Dua akhir yang sangat berbeda.

Waktu telah mengajarkan kita satu pelajaran yang sunyi namun tegas:
bukan kemegahan yang menyelamatkan bahtera, melainkan niat yang berlabuh kepada Allah.
Ketika sebuah amal lahir dari kesombongan, ia mudah karam.
Namun ketika ia dibangun atas ketaatan, Allah sendiri yang menjaga perjalanannya. 


Puisi: Titanic vs Kapal Nuh

Selamat datang di birunya samudra
yang menyimpan kisah tak pernah membisu
dari palung terdalam
hingga hamparan laut yang teduh

Aku menyelami jejak waktu
tentang dua kapal yang pernah beradu
pada satu pelajaran yang sama
namun berakhir jauh berbeda arah tuju

Inilah Titanic, berkilau dan megah
dipuja kemewahan yang memukau mata
manusia terlena, tak merasa gelisah
akan batas kuasa yang tak terjangkau nalar semata

Ketika dingin merasuk tubuh
gunung es menyapa di malam biru
langkah seribu tak lagi utuh
teriakan menggema, namun bukan pada Tuhan Yang Satu

Kini kisahnya tinggal masa lalu
hanyut bersama angin lalu
sebab bahtera yang dibangun dengan keangkuhan
tak pernah benar-benar tahu arah berteduh

Di belahan waktu yang lebih lampau
seorang nabi menyeru dengan tutur syahdu
mengajak manusia kembali bertauhid
namun ditolak hati-hati yang membatu

Ratusan tahun ia berseru
namun hanya sedikit yang mau tahu
bersama mereka, ia bersatu membangun bahtera
atas perintah agung dari Tuhan Yang Satu

Saat hujan turun melanda
langit membuka kabar yang dulu didustakan
banjir menelan angkuh manusia
yang lupa nikmat beribu-ribu dari Tuhan-nya.

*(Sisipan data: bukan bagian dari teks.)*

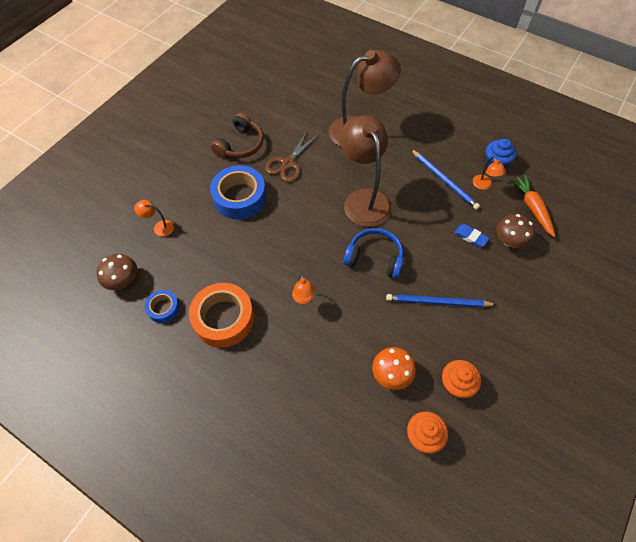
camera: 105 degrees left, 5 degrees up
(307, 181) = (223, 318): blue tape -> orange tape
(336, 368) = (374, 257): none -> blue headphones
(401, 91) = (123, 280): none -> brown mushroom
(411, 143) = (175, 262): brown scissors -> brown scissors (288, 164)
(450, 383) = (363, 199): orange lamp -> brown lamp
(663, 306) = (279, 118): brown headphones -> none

Inilah hikmah dua kapal masyhur
bagi hati yang ingin benar-benar tau
bahwa keselamatan bukan pada rupa dan gemerlap
melainkan pada niat yang lurus dan lapang.

Semoga bahtera dalam dada
dibangun atas iman, bukan kesombongan semata
agar akhir perjalanan hidup kita
berlabuh pada ridha Dzat Yang Maha Esa

Penutup 

Pada akhirnya, perjalanan hidup ini tak ubahnya sebuah pelayaran. Ada bahtera yang karam karena kesombongan, ada pula yang selamat karena ketaatan. Dan di sela-sela gelombang ragu itulah, kita terus menembus langit dalam sewaktu membawa niat, doa, dan iman agar tetap tegak, meski arah belum sepenuhnya terang.

Bahkan kadang kita sibuk memperindah kapal, namun lupa memastikan ke mana ia berlayar. Semoga Allah membenahi niat kita sebelum menilai hasil perjalanan.